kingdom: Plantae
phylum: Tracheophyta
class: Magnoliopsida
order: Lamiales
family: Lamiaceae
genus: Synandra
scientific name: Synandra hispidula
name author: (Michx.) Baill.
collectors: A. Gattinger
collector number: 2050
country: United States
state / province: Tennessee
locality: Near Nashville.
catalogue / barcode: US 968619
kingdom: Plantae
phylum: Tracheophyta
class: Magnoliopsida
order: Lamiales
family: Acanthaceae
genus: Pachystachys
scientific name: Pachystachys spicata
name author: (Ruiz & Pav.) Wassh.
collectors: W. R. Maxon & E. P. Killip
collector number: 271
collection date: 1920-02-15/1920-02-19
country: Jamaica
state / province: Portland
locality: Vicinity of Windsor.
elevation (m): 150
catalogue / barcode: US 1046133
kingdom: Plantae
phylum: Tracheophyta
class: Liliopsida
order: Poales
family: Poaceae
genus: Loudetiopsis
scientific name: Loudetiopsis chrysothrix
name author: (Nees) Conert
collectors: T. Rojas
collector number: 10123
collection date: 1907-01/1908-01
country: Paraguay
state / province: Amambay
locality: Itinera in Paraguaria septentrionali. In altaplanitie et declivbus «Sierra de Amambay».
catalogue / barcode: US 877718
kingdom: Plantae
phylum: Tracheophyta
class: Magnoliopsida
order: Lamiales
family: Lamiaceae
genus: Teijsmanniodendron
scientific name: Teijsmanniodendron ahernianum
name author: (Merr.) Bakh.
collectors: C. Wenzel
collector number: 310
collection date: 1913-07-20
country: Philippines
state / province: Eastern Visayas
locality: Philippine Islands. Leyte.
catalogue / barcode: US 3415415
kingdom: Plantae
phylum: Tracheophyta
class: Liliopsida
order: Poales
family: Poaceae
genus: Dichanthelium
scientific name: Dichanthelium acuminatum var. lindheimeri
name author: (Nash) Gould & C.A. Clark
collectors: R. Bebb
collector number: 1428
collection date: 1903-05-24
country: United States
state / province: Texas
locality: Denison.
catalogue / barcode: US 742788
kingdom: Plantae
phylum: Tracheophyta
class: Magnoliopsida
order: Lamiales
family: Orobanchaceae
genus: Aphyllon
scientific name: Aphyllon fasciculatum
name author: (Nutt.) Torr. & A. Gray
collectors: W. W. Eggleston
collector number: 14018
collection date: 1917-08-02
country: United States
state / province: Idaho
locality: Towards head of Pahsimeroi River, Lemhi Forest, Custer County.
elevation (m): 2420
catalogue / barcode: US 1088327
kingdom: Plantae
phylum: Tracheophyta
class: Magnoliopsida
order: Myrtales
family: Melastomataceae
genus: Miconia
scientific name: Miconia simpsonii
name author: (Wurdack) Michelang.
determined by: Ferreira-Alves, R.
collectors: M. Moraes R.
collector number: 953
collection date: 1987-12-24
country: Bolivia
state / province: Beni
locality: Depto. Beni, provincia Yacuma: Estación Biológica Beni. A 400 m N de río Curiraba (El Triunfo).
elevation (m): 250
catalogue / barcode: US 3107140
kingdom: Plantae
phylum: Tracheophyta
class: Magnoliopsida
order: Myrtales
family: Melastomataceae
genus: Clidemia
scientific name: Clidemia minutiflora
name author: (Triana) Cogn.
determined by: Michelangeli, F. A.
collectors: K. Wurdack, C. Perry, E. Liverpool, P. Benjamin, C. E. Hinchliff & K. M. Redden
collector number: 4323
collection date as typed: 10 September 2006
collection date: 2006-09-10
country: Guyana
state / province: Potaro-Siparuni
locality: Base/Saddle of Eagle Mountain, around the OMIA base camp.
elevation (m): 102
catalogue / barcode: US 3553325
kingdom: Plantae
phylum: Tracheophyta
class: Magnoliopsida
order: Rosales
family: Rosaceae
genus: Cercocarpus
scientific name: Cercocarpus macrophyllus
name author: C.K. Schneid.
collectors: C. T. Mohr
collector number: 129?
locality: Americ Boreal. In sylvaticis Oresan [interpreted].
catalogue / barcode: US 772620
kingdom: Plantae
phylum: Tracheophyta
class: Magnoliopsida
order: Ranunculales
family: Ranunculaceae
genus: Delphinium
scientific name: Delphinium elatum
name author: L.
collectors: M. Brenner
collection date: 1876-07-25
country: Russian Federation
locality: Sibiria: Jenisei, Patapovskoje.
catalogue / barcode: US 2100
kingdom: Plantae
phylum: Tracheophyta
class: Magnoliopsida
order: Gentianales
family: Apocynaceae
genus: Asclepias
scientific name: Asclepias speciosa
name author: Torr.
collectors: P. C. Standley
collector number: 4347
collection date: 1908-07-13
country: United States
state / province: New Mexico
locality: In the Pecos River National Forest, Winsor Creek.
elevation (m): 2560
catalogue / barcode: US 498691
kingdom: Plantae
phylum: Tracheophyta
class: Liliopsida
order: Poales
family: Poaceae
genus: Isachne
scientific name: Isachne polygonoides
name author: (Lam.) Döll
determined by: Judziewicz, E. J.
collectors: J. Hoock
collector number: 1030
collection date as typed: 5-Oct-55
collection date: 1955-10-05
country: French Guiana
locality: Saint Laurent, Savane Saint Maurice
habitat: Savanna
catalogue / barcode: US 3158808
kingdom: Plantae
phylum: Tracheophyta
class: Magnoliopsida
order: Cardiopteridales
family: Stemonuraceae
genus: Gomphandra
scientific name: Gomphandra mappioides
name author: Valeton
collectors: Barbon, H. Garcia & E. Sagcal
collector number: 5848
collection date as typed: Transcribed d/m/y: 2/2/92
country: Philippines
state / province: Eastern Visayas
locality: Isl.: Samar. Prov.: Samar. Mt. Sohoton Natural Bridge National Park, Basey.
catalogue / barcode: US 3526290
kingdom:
● ● ● ● ●
**What is required:** Format every line of the records above as a Markdown table with the columns Row and Line. Number the rows consecutively and leave out any blank lines.

**Solution:**
| Row | Line |
|---|---|
| 1 | kingdom: Plantae |
| 2 | phylum: Tracheophyta |
| 3 | class: Magnoliopsida |
| 4 | order: Lamiales |
| 5 | family: Lamiaceae |
| 6 | genus: Synandra |
| 7 | scientific name: Synandra hispidula |
| 8 | name author: (Michx.) Baill. |
| 9 | collectors: A. Gattinger |
| 10 | collector number: 2050 |
| 11 | country: United States |
| 12 | state / province: Tennessee |
| 13 | locality: Near Nashville. |
| 14 | catalogue / barcode: US 968619 |
| 15 | kingdom: Plantae |
| 16 | phylum: Tracheophyta |
| 17 | class: Magnoliopsida |
| 18 | order: Lamiales |
| 19 | family: Acanthaceae |
| 20 | genus: Pachystachys |
| 21 | scientific name: Pachystachys spicata |
| 22 | name author: (Ruiz & Pav.) Wassh. |
| 23 | collectors: W. R. Maxon & E. P. Killip |
| 24 | collector number: 271 |
| 25 | collection date: 1920-02-15/1920-02-19 |
| 26 | country: Jamaica |
| 27 | state / province: Portland |
| 28 | locality: Vicinity of Windsor. |
| 29 | elevation (m): 150 |
| 30 | catalogue / barcode: US 1046133 |
| 31 | kingdom: Plantae |
| 32 | phylum: Tracheophyta |
| 33 | class: Liliopsida |
| 34 | order: Poales |
| 35 | family: Poaceae |
| 36 | genus: Loudetiopsis |
| 37 | scientific name: Loudetiopsis chrysothrix |
| 38 | name author: (Nees) Conert |
| 39 | collectors: T. Rojas |
| 40 | collector number: 10123 |
| 41 | collection date: 1907-01/1908-01 |
| 42 | country: Paraguay |
| 43 | state / province: Amambay |
| 44 | locality: Itinera in Paraguaria septentrionali. In altaplanitie et declivbus «Sierra de Amambay». |
| 45 | catalogue / barcode: US 877718 |
| 46 | kingdom: Plantae |
| 47 | phylum: Tracheophyta |
| 48 | class: Magnoliopsida |
| 49 | order: Lamiales |
| 50 | family: Lamiaceae |
| 51 | genus: Teijsmanniodendron |
| 52 | scientific name: Teijsmanniodendron ahernianum |
| 53 | name author: (Merr.) Bakh. |
| 54 | collectors: C. Wenzel |
| 55 | collector number: 310 |
| 56 | collection date: 1913-07-20 |
| 57 | country: Philippines |
| 58 | state / province: Eastern Visayas |
| 59 | locality: Philippine Islands. Leyte. |
| 60 | catalogue / barcode: US 3415415 |
| 61 | kingdom: Plantae |
| 62 | phylum: Tracheophyta |
| 63 | class: Liliopsida |
| 64 | order: Poales |
| 65 | family: Poaceae |
| 66 | genus: Dichanthelium |
| 67 | scientific name: Dichanthelium acuminatum var. lindheimeri |
| 68 | name author: (Nash) Gould & C.A. Clark |
| 69 | collectors: R. Bebb |
| 70 | collector number: 1428 |
| 71 | collection date: 1903-05-24 |
| 72 | country: United States |
| 73 | state / province: Texas |
| 74 | locality: Denison. |
| 75 | catalogue / barcode: US 742788 |
| 76 | kingdom: Plantae |
| 77 | phylum: Tracheophyta |
| 78 | class: Magnoliopsida |
| 79 | order: Lamiales |
| 80 | family: Orobanchaceae |
| 81 | genus: Aphyllon |
| 82 | scientific name: Aphyllon fasciculatum |
| 83 | name author: (Nutt.) Torr. & A. Gray |
| 84 | collectors: W. W. Eggleston |
| 85 | collector number: 14018 |
| 86 | collection date: 1917-08-02 |
| 87 | country: United States |
| 88 | state / province: Idaho |
| 89 | locality: Towards head of Pahsimeroi River, Lemhi Forest, Custer County. |
| 90 | elevation (m): 2420 |
| 91 | catalogue / barcode: US 1088327 |
| 92 | kingdom: Plantae |
| 93 | phylum: Tracheophyta |
| 94 | class: Magnoliopsida |
| 95 | order: Myrtales |
| 96 | family: Melastomataceae |
| 97 | genus: Miconia |
| 98 | scientific name: Miconia simpsonii |
| 99 | name author: (Wurdack) Michelang. |
| 100 | determined by: Ferreira-Alves, R. |
| 101 | collectors: M. Moraes R. |
| 102 | collector number: 953 |
| 103 | collection date: 1987-12-24 |
| 104 | country: Bolivia |
| 105 | state / province: Beni |
| 106 | locality: Depto. Beni, provincia Yacuma: Estación Biológica Beni. A 400 m N de río Curiraba (El Triunfo). |
| 107 | elevation (m): 250 |
| 108 | catalogue / barcode: US 3107140 |
| 109 | kingdom: Plantae |
| 110 | phylum: Tracheophyta |
| 111 | class: Magnoliopsida |
| 112 | order: Myrtales |
| 113 | family: Melastomataceae |
| 114 | genus: Clidemia |
| 115 | scientific name: Clidemia minutiflora |
| 116 | name author: (Triana) Cogn. |
| 117 | determined by: Michelangeli, F. A. |
| 118 | collectors: K. Wurdack, C. Perry, E. Liverpool, P. Benjamin, C. E. Hinchliff & K. M. Redden |
| 119 | collector number: 4323 |
| 120 | collection date as typed: 10 September 2006 |
| 121 | collection date: 2006-09-10 |
| 122 | country: Guyana |
| 123 | state / province: Potaro-Siparuni |
| 124 | locality: Base/Saddle of Eagle Mountain, around the OMIA base camp. |
| 125 | elevation (m): 102 |
| 126 | catalogue / barcode: US 3553325 |
| 127 | kingdom: Plantae |
| 128 | phylum: Tracheophyta |
| 129 | class: Magnoliopsida |
| 130 | order: Rosales |
| 131 | family: Rosaceae |
| 132 | genus: Cercocarpus |
| 133 | scientific name: Cercocarpus macrophyllus |
| 134 | name author: C.K. Schneid. |
| 135 | collectors: C. T. Mohr |
| 136 | collector number: 129? |
| 137 | locality: Americ Boreal. In sylvaticis Oresan [interpreted]. |
| 138 | catalogue / barcode: US 772620 |
| 139 | kingdom: Plantae |
| 140 | phylum: Tracheophyta |
| 141 | class: Magnoliopsida |
| 142 | order: Ranunculales |
| 143 | family: Ranunculaceae |
| 144 | genus: Delphinium |
| 145 | scientific name: Delphinium elatum |
| 146 | name author: L. |
| 147 | collectors: M. Brenner |
| 148 | collection date: 1876-07-25 |
| 149 | country: Russian Federation |
| 150 | locality: Sibiria: Jenisei, Patapovskoje. |
| 151 | catalogue / barcode: US 2100 |
| 152 | kingdom: Plantae |
| 153 | phylum: Tracheophyta |
| 154 | class: Magnoliopsida |
| 155 | order: Gentianales |
| 156 | family: Apocynaceae |
| 157 | genus: Asclepias |
| 158 | scientific name: Asclepias speciosa |
| 159 | name author: Torr. |
| 160 | collectors: P. C. Standley |
| 161 | collector number: 4347 |
| 162 | collection date: 1908-07-13 |
| 163 | country: United States |
| 164 | state / province: New Mexico |
| 165 | locality: In the Pecos River National Forest, Winsor Creek. |
| 166 | elevation (m): 2560 |
| 167 | catalogue / barcode: US 498691 |
| 168 | kingdom: Plantae |
| 169 | phylum: Tracheophyta |
| 170 | class: Liliopsida |
| 171 | order: Poales |
| 172 | family: Poaceae |
| 173 | genus: Isachne |
| 174 | scientific name: Isachne polygonoides |
| 175 | name author: (Lam.) Döll |
| 176 | determined by: Judziewicz, E. J. |
| 177 | collectors: J. Hoock |
| 178 | collector number: 1030 |
| 179 | collection date as typed: 5-Oct-55 |
| 180 | collection date: 1955-10-05 |
| 181 | country: French Guiana |
| 182 | locality: Saint Laurent, Savane Saint Maurice |
| 183 | habitat: Savanna |
| 184 | catalogue / barcode: US 3158808 |
| 185 | kingdom: Plantae |
| 186 | phylum: Tracheophyta |
| 187 | class: Magnoliopsida |
| 188 | order: Cardiopteridales |
| 189 | family: Stemonuraceae |
| 190 | genus: Gomphandra |
| 191 | scientific name: Gomphandra mappioides |
| 192 | name author: Valeton |
| 193 | collectors: Barbon, H. Garcia & E. Sagcal |
| 194 | collector number: 5848 |
| 195 | collection date as typed: Transcribed d/m/y: 2/2/92 |
| 196 | country: Philippines |
| 197 | state / province: Eastern Visayas |
| 198 | locality: Isl.: Samar. Prov.: Samar. Mt. Sohoton Natural Bridge National Park, Basey. |
| 199 | catalogue / barcode: US 3526290 |
| 200 | kingdom: |